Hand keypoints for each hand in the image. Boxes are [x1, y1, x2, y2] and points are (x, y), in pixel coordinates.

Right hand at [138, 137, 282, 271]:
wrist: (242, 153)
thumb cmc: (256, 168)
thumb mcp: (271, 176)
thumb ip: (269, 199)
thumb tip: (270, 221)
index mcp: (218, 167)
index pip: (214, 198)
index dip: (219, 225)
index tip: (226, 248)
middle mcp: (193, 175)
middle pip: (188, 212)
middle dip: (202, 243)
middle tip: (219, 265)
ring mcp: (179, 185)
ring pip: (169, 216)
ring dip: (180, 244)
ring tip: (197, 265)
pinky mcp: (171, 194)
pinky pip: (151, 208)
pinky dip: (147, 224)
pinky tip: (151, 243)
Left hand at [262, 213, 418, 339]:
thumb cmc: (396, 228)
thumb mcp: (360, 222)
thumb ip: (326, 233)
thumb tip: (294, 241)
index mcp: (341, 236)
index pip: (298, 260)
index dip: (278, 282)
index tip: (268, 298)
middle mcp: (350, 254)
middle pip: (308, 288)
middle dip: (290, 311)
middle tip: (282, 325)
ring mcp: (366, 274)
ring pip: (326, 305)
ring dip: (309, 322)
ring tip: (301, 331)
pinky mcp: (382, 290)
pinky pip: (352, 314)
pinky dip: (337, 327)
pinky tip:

→ WHAT TO PRODUCE
Say how many lines in the records include the string "index", giving the figure by itself.

→ RESPONSE AREA
8